My art group and I think we know him. Perhaps he walks around town with the sleep-walking nude dictionary lady, A, from my blog entry of February 6.

Wednesday, February 24, 2010

A Leftover Chicken

What Chicken? w/c on arches paper, 6x6

It was raining today so I played with my new watercolor sticks--they came with brushes but no directions. I pulled out a faded b&w Goodwill photo, turned it upside down, and painted the face, leaving two blank spaces for the eyes. Then I worked right-side up.

Here's what I think I learned. 1. I should probably sketch first. 2. With acrylics, I begin with the background--watercolors might require planning and I should probably begin with the nose or foreground (a bit like sculpting). 3. Dipping the brush in water and swiping it across the end of the stick is no way to control color.

I can't decide whether she resembles me when I was younger or Prince Charles.

This was fun but the beribboned hat was boring. I had leftover chickens from my 2009 painting of Miss Lulu. Why paint feathers when you can paint the whole chicken?

Tuesday, February 16, 2010


Talking to the Mockingbird, acrylic on linen, 24x18

"Listen to the Mockingbird" is a folk song from 1855 and probably the origin of my grandmother's name; then mine, and now my granddaughter's middle name. My mother sang the song often when she worked in the kitchen but she never sang the part about the mockingbird singing over Hallie's grave (she may not have known the actual lyrics). Wherever I've lived, there's been a mockingbird who shows up and waits for raisins--he/she sits on the fence and waits if there's snow--two weeks ago I stood on our walkway and showed the mockingbird that the raisins would be on the porch railing. (I wasn't walking in deep snow.)

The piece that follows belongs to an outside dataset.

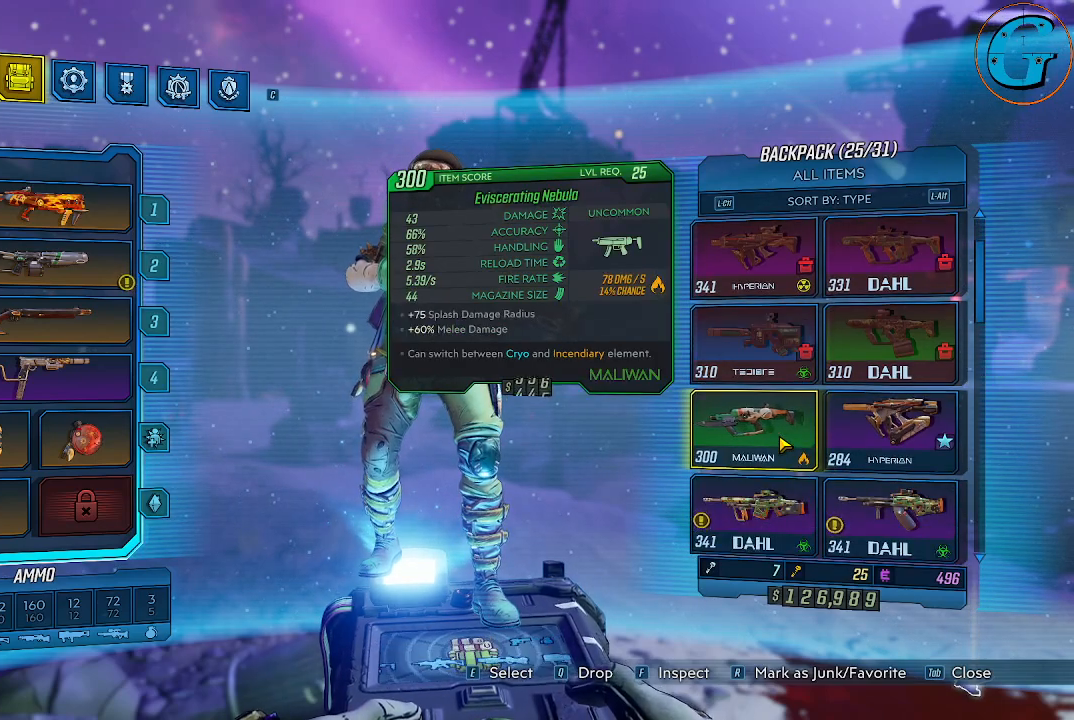
{"keys": [], "mouse": [], "events": [[200, "r", "down"], [400, "r", "up"]]}
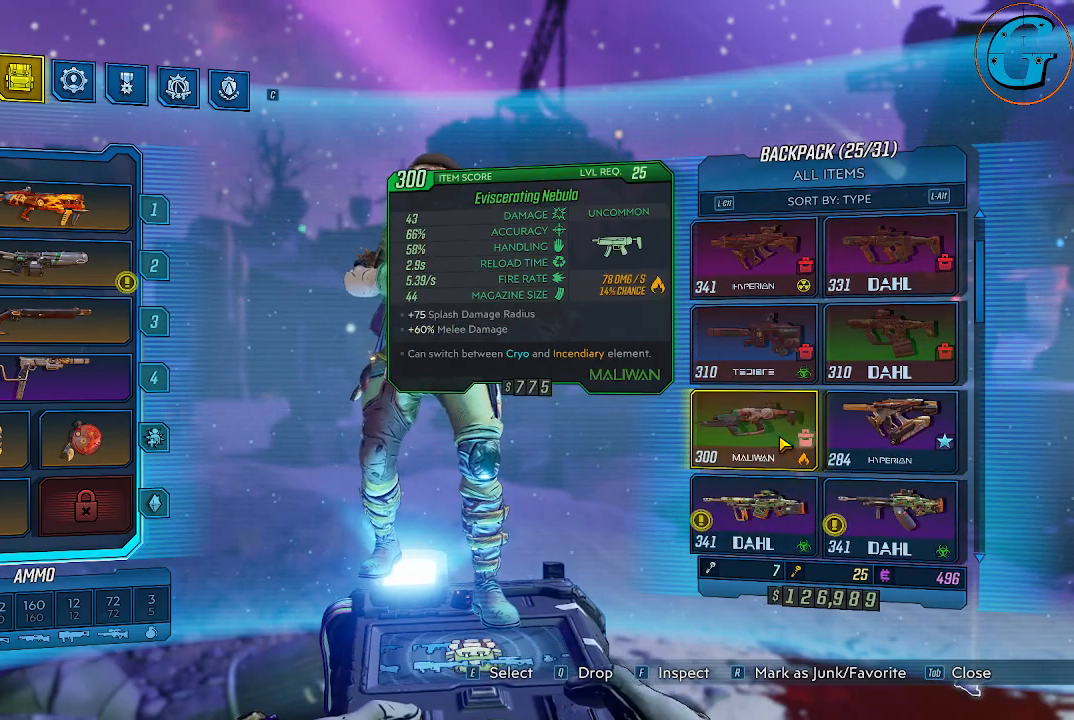
{"keys": [], "mouse": [], "events": []}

The fence shadow has always caught my attention so a painting was in order. I thought I'd keep it simple--from the background I eliminated three houses, a 500-year old tree, a dogwood, a crepe myrtle, the street, several cars; I moved the horizontal fence boards to the back side of the fence, and brought a huge bush from the backyard to the front. (I don't know what the bush is; I took a sprig to a nursery once and was told that it's banned or illegal in VA. Luckily, the police have not noticed it, although it's at least 15' wide and 15' tall and constantly sends out shoots. It's the home to brown thrashers and cardinals, and all the birds sit on it after their baths--they bounce up and down and swing side to side.) Below is a photo of the actual scene; the sun is behind the huge tree, and my dog Willie is having a great time.

Talking to the Mockingbird is not quite finished--simple is not necessarily easy. I was really tempted to paint a first-grade round yellow sun with rays, and I'm considering mitten instead of glove!

Saturday, February 6, 2010

Not Quite a Series

A, conte on dictionary page, 9x14

Many artists work in series--a good thing. I attempted it once in 2006. I bought an old dictionary from the thrift shop. With conte pencils, I drew a woman on one of the pages--then I noticed the stitches and painstakingly dissembled the book. That's when the arm was added, then the crow. The hand is small (in palm reading, small hands mean big ideas). I sprayed the drawing with fixative; then attached it to a backing, had it matted and framed--and I bought additional mats for future drawings in the series.

In a box, there are ironed dictionary pages, waiting for four years now, to become "B."

I like the randomness of the illustrations on the page, and it's fun to read the meanings of the words and try to match them to my drawing. My neighbors and I actually noticed a resemblance to someone we know--scary.